__Exercise aim__.
Can you output every line of the material below verbatim, without changing anything?

__Stored rows__.
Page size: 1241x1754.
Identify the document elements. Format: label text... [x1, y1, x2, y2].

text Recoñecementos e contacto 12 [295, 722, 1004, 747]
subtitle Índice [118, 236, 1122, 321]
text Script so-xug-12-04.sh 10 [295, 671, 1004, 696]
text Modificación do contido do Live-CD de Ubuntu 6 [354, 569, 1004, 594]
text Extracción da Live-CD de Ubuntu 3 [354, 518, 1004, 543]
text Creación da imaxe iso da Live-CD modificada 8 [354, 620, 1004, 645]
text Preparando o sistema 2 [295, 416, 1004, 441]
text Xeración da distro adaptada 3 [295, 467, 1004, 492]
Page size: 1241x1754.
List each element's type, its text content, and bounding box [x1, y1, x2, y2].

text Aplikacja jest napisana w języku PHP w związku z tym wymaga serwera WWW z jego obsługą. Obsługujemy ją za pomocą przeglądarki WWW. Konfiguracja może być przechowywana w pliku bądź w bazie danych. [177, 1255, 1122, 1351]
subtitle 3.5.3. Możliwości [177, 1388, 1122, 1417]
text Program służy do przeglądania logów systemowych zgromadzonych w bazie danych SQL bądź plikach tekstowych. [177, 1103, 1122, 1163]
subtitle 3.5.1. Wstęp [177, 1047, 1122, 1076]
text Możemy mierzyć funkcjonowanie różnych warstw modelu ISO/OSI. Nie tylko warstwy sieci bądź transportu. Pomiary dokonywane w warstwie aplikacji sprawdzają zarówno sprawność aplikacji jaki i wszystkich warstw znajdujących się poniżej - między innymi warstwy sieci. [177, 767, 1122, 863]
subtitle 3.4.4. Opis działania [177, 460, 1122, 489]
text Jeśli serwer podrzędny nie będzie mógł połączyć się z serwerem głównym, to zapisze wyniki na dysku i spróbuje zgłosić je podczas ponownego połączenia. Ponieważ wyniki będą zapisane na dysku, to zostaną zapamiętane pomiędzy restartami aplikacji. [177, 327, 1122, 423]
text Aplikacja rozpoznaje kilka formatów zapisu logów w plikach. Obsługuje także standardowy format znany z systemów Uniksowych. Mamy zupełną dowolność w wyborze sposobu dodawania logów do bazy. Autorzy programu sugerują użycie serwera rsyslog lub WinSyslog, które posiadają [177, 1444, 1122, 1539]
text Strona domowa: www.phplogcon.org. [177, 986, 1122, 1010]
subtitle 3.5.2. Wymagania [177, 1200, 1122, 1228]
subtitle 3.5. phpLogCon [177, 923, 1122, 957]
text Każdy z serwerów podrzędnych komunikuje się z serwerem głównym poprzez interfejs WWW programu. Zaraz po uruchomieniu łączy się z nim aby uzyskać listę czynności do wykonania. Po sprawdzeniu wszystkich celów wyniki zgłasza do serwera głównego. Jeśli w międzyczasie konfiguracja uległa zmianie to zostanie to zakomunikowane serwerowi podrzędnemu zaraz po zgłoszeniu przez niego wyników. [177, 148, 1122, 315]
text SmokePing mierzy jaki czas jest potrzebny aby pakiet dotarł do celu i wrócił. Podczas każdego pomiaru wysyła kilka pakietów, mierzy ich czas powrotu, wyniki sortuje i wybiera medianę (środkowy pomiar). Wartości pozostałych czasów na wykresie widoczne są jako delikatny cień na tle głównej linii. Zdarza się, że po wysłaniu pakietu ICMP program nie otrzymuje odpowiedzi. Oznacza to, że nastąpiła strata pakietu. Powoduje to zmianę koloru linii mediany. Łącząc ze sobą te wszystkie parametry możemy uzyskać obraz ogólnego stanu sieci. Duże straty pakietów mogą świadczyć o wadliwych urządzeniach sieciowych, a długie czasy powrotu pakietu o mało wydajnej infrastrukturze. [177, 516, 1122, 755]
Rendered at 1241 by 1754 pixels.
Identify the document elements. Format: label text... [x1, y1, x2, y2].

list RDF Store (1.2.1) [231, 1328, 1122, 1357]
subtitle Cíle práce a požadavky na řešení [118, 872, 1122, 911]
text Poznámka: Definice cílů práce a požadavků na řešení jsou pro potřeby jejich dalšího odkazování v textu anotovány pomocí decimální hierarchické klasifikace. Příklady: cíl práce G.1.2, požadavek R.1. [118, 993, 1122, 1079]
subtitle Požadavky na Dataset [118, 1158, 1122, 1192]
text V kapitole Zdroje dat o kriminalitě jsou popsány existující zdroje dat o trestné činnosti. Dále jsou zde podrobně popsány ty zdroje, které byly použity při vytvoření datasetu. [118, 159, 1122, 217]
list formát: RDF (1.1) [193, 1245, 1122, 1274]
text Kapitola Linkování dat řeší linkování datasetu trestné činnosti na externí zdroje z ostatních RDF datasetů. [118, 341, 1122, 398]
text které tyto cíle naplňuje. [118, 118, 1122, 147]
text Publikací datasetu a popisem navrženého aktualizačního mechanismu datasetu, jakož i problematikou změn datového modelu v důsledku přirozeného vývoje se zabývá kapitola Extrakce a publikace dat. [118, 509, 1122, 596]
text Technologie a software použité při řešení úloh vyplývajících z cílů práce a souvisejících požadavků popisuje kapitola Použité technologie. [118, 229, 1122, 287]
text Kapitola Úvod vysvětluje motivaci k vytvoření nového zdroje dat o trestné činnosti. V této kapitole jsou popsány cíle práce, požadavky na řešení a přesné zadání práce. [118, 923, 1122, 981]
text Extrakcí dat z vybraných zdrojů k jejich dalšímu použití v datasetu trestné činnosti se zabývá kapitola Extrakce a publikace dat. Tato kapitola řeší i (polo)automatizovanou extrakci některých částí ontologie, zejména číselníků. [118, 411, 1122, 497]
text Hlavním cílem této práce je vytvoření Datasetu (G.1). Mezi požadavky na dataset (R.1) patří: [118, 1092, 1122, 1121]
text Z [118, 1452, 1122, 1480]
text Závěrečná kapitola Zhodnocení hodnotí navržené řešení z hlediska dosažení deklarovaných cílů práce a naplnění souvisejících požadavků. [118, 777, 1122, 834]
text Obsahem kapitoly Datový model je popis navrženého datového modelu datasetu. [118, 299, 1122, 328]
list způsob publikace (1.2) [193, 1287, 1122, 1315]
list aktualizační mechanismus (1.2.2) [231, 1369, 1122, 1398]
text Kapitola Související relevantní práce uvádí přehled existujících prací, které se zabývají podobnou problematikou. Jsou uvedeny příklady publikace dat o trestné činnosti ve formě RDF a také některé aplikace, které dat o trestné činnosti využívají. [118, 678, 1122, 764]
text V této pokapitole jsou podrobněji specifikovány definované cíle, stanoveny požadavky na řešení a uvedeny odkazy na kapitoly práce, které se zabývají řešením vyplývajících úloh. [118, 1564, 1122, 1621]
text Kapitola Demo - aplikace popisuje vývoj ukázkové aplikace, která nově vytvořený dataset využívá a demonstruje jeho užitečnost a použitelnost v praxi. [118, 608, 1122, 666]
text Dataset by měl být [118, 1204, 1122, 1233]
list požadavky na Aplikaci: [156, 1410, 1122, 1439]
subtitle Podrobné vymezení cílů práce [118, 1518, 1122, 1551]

__The answer__.
Page size: 1241x1754.
Identify the document elements. Format: label text... [x1, y1, x2, y2].

text Recoñecementos e contacto 12 [295, 722, 1004, 747]
subtitle Índice [118, 236, 1122, 321]
text Script so-xug-12-04.sh 10 [295, 671, 1004, 696]
text Modificación do contido do Live-CD de Ubuntu 6 [354, 569, 1004, 594]
text Extracción da Live-CD de Ubuntu 3 [354, 518, 1004, 543]
text Creación da imaxe iso da Live-CD modificada 8 [354, 620, 1004, 645]
text Preparando o sistema 2 [295, 416, 1004, 441]
text Xeración da distro adaptada 3 [295, 467, 1004, 492]
Page size: 1241x1754.
List each element's type, its text content, and bounding box [x1, y1, x2, y2].

text Aplikacja jest napisana w języku PHP w związku z tym wymaga serwera WWW z jego obsługą. Obsługujemy ją za pomocą przeglądarki WWW. Konfiguracja może być przechowywana w pliku bądź w bazie danych. [177, 1255, 1122, 1351]
subtitle 3.5.3. Możliwości [177, 1388, 1122, 1417]
text Program służy do przeglądania logów systemowych zgromadzonych w bazie danych SQL bądź plikach tekstowych. [177, 1103, 1122, 1163]
subtitle 3.5.1. Wstęp [177, 1047, 1122, 1076]
text Możemy mierzyć funkcjonowanie różnych warstw modelu ISO/OSI. Nie tylko warstwy sieci bądź transportu. Pomiary dokonywane w warstwie aplikacji sprawdzają zarówno sprawność aplikacji jaki i wszystkich warstw znajdujących się poniżej - między innymi warstwy sieci. [177, 767, 1122, 863]
subtitle 3.4.4. Opis działania [177, 460, 1122, 489]
text Jeśli serwer podrzędny nie będzie mógł połączyć się z serwerem głównym, to zapisze wyniki na dysku i spróbuje zgłosić je podczas ponownego połączenia. Ponieważ wyniki będą zapisane na dysku, to zostaną zapamiętane pomiędzy restartami aplikacji. [177, 327, 1122, 423]
text Aplikacja rozpoznaje kilka formatów zapisu logów w plikach. Obsługuje także standardowy format znany z systemów Uniksowych. Mamy zupełną dowolność w wyborze sposobu dodawania logów do bazy. Autorzy programu sugerują użycie serwera rsyslog lub WinSyslog, które posiadają [177, 1444, 1122, 1539]
text Strona domowa: www.phplogcon.org. [177, 986, 1122, 1010]
subtitle 3.5.2. Wymagania [177, 1200, 1122, 1228]
subtitle 3.5. phpLogCon [177, 923, 1122, 957]
text Każdy z serwerów podrzędnych komunikuje się z serwerem głównym poprzez interfejs WWW programu. Zaraz po uruchomieniu łączy się z nim aby uzyskać listę czynności do wykonania. Po sprawdzeniu wszystkich celów wyniki zgłasza do serwera głównego. Jeśli w międzyczasie konfiguracja uległa zmianie to zostanie to zakomunikowane serwerowi podrzędnemu zaraz po zgłoszeniu przez niego wyników. [177, 148, 1122, 315]
text SmokePing mierzy jaki czas jest potrzebny aby pakiet dotarł do celu i wrócił. Podczas każdego pomiaru wysyła kilka pakietów, mierzy ich czas powrotu, wyniki sortuje i wybiera medianę (środkowy pomiar). Wartości pozostałych czasów na wykresie widoczne są jako delikatny cień na tle głównej linii. Zdarza się, że po wysłaniu pakietu ICMP program nie otrzymuje odpowiedzi. Oznacza to, że nastąpiła strata pakietu. Powoduje to zmianę koloru linii mediany. Łącząc ze sobą te wszystkie parametry możemy uzyskać obraz ogólnego stanu sieci. Duże straty pakietów mogą świadczyć o wadliwych urządzeniach sieciowych, a długie czasy powrotu pakietu o mało wydajnej infrastrukturze. [177, 516, 1122, 755]
Rendered at 1241 by 1754 pixels.
Identify the document elements. Format: label text... [x1, y1, x2, y2].

list RDF Store (1.2.1) [231, 1328, 1122, 1357]
subtitle Cíle práce a požadavky na řešení [118, 872, 1122, 911]
text Poznámka: Definice cílů práce a požadavků na řešení jsou pro potřeby jejich dalšího odkazování v textu anotovány pomocí decimální hierarchické klasifikace. Příklady: cíl práce G.1.2, požadavek R.1. [118, 993, 1122, 1079]
subtitle Požadavky na Dataset [118, 1158, 1122, 1192]
text V kapitole Zdroje dat o kriminalitě jsou popsány existující zdroje dat o trestné činnosti. Dále jsou zde podrobně popsány ty zdroje, které byly použity při vytvoření datasetu. [118, 159, 1122, 217]
list formát: RDF (1.1) [193, 1245, 1122, 1274]
text Kapitola Linkování dat řeší linkování datasetu trestné činnosti na externí zdroje z ostatních RDF datasetů. [118, 341, 1122, 398]
text které tyto cíle naplňuje. [118, 118, 1122, 147]
text Publikací datasetu a popisem navrženého aktualizačního mechanismu datasetu, jakož i problematikou změn datového modelu v důsledku přirozeného vývoje se zabývá kapitola Extrakce a publikace dat. [118, 509, 1122, 596]
text Technologie a software použité při řešení úloh vyplývajících z cílů práce a souvisejících požadavků popisuje kapitola Použité technologie. [118, 229, 1122, 287]
text Kapitola Úvod vysvětluje motivaci k vytvoření nového zdroje dat o trestné činnosti. V této kapitole jsou popsány cíle práce, požadavky na řešení a přesné zadání práce. [118, 923, 1122, 981]
text Extrakcí dat z vybraných zdrojů k jejich dalšímu použití v datasetu trestné činnosti se zabývá kapitola Extrakce a publikace dat. Tato kapitola řeší i (polo)automatizovanou extrakci některých částí ontologie, zejména číselníků. [118, 411, 1122, 497]
text Hlavním cílem této práce je vytvoření Datasetu (G.1). Mezi požadavky na dataset (R.1) patří: [118, 1092, 1122, 1121]
text Z [118, 1452, 1122, 1480]
text Závěrečná kapitola Zhodnocení hodnotí navržené řešení z hlediska dosažení deklarovaných cílů práce a naplnění souvisejících požadavků. [118, 777, 1122, 834]
text Obsahem kapitoly Datový model je popis navrženého datového modelu datasetu. [118, 299, 1122, 328]
list způsob publikace (1.2) [193, 1287, 1122, 1315]
list aktualizační mechanismus (1.2.2) [231, 1369, 1122, 1398]
text Kapitola Související relevantní práce uvádí přehled existujících prací, které se zabývají podobnou problematikou. Jsou uvedeny příklady publikace dat o trestné činnosti ve formě RDF a také některé aplikace, které dat o trestné činnosti využívají. [118, 678, 1122, 764]
text V této pokapitole jsou podrobněji specifikovány definované cíle, stanoveny požadavky na řešení a uvedeny odkazy na kapitoly práce, které se zabývají řešením vyplývajících úloh. [118, 1564, 1122, 1621]
text Kapitola Demo - aplikace popisuje vývoj ukázkové aplikace, která nově vytvořený dataset využívá a demonstruje jeho užitečnost a použitelnost v praxi. [118, 608, 1122, 666]
text Dataset by měl být [118, 1204, 1122, 1233]
list požadavky na Aplikaci: [156, 1410, 1122, 1439]
subtitle Podrobné vymezení cílů práce [118, 1518, 1122, 1551]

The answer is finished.